* PARTS OF THE EXERCISE
1) Print the passage of the blog entries from "Criss Angel Mindfreak" to "walk on water..." with no changes.
2) Write what comes next in the blog entries, picking up after their final line.

* TEXT PROVIDED
◇ ◇ ◇ ◇

Wednesday, April 23, 2008

i'm so tired of making enemies.
i don't really care anymore.
not to mention i have no motivation.
-drops out of school-
i don't care it's not legal.
goodnight.
you know, some people say that dandelions are weeds. but i think, who decided tulips were so great?

and


so... the diet-cola cap returns to challenge the master.

- my kung-fu kitty

Tuesday, April 22, 2008

Panic Is No More

so i can't go to that concert i wanted to.
well, i can.
my bff [jill XD] can't go.
and i'm not going without her.
biiii

Saturday, April 19, 2008

Criss Angel Mindfreak - Building Float

you have to watch for like 15 seconds before he starts floating. he's really cool! he can walk through glass and steel, put his arm through people, walk on water...
youtube Criss Angel to find other ones.

◇ ◇ ◇ ◇

* RECORDS PROVIDED

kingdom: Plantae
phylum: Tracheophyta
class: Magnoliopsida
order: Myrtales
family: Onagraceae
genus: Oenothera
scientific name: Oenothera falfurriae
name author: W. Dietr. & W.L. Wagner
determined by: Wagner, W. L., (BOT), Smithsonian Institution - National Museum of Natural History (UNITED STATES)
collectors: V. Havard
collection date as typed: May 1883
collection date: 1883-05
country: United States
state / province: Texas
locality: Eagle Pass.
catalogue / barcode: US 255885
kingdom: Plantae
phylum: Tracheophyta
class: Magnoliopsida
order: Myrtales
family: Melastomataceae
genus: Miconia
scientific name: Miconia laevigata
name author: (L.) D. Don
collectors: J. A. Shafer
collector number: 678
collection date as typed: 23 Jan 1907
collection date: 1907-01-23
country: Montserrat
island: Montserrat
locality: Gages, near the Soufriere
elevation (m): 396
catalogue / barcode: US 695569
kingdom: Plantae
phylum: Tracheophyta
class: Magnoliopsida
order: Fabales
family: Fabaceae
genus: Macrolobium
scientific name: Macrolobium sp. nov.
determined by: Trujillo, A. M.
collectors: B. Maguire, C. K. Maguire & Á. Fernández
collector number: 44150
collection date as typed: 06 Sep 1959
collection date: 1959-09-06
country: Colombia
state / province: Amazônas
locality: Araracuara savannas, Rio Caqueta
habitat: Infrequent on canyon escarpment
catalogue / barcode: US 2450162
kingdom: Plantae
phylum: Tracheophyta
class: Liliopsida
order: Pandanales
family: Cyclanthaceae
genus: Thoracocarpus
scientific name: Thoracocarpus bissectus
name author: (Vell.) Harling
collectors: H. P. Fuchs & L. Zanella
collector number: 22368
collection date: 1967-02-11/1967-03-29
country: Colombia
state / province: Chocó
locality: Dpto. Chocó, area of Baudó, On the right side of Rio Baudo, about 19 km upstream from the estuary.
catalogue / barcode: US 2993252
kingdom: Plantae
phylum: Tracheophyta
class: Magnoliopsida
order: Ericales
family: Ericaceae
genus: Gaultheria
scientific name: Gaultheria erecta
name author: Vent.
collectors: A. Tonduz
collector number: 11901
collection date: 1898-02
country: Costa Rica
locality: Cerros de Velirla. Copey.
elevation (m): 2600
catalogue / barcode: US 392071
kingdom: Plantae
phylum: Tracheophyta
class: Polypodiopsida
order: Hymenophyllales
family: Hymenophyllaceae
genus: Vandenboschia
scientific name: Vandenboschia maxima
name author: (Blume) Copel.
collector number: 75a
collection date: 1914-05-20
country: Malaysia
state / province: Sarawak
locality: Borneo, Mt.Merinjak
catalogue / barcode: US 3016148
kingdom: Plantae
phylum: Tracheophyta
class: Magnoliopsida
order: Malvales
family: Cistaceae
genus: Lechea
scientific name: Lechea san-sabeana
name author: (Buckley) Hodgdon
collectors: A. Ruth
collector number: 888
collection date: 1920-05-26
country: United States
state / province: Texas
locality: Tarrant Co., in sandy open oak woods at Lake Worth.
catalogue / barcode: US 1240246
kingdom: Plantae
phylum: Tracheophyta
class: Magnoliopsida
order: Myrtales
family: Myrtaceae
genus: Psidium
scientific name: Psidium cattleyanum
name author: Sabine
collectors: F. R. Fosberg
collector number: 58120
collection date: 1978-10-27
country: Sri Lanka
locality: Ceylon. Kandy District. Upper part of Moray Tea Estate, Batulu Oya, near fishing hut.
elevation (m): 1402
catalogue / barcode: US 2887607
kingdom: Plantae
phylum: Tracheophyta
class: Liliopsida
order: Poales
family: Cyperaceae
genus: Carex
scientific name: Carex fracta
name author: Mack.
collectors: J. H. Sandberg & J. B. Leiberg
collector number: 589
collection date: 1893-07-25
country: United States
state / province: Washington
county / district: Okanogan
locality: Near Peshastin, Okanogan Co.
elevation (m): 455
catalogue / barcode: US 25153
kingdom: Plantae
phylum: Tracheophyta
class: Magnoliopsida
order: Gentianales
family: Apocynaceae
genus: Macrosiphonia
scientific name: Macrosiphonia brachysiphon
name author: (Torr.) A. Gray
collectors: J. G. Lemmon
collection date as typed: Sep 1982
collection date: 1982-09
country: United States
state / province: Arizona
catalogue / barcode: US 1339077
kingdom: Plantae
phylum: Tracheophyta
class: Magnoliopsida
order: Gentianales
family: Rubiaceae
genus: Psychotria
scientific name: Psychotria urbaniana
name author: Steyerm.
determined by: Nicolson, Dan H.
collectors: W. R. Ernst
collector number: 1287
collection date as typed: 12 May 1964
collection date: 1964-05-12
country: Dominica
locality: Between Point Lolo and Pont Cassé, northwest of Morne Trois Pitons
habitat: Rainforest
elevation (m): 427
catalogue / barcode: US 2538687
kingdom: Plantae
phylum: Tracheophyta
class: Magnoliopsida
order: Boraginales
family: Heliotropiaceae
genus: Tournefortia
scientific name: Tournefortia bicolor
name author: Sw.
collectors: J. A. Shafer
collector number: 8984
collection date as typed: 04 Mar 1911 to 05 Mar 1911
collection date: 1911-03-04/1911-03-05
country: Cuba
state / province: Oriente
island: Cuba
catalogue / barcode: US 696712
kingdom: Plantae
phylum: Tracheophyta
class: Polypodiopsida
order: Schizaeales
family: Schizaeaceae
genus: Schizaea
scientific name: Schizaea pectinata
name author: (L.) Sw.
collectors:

◇ ◇ ◇ ◇

* ANSWERS BELOW
1)
Criss Angel Mindfreak - Building Float

you have to watch for like 15 seconds before he starts floating. he's really cool! he can walk through glass and steel, put his arm through people, walk on water...

2)
Wednesday, April 16, 2008

Georg Listing

He's a cross between Ronnie Winters and Brent Wilson. Totally radykull. Just like Mrs. Jost ^_^ wink wink nudge nudge wifey. :)

Thursday, April 10, 2008

rawr

you rip them from my mouth
before they've even flown
pulled out
you're a fisherman
reeling in your latest catch.
you
twist them
turn them
kill them
until
they're not mine
they're something completely different
now
they're your words
stolen
now they fall
gracefully
from your painted lips
traced on
from some ancient painting
no one
will ever know
that they were mine first
because
beauty never lies.
someone as perfect as you
would never be capable
of something bad.
but beauty is a parody
in the same was i'm an anachronism
i don't belong here
you do.
and they're your words now.
i don't want them.
you can keep them.
i don't have a use for them.

lalala i think i'm harry potter, apparently.

Wednesday, April 9, 2008

Ippopotamo

no idea what it is.
no idea where i heard it.
it's fun to say.
something about tokio hotel.
ippopotamo.

Saturday, April 5, 2008

Encore

no, i don't.
or do i? i didn't know i did. but then again, maybe i just forgot.
perchance, it slipped my mind?

i don't.
or do i?
no wait wait, we've done this before.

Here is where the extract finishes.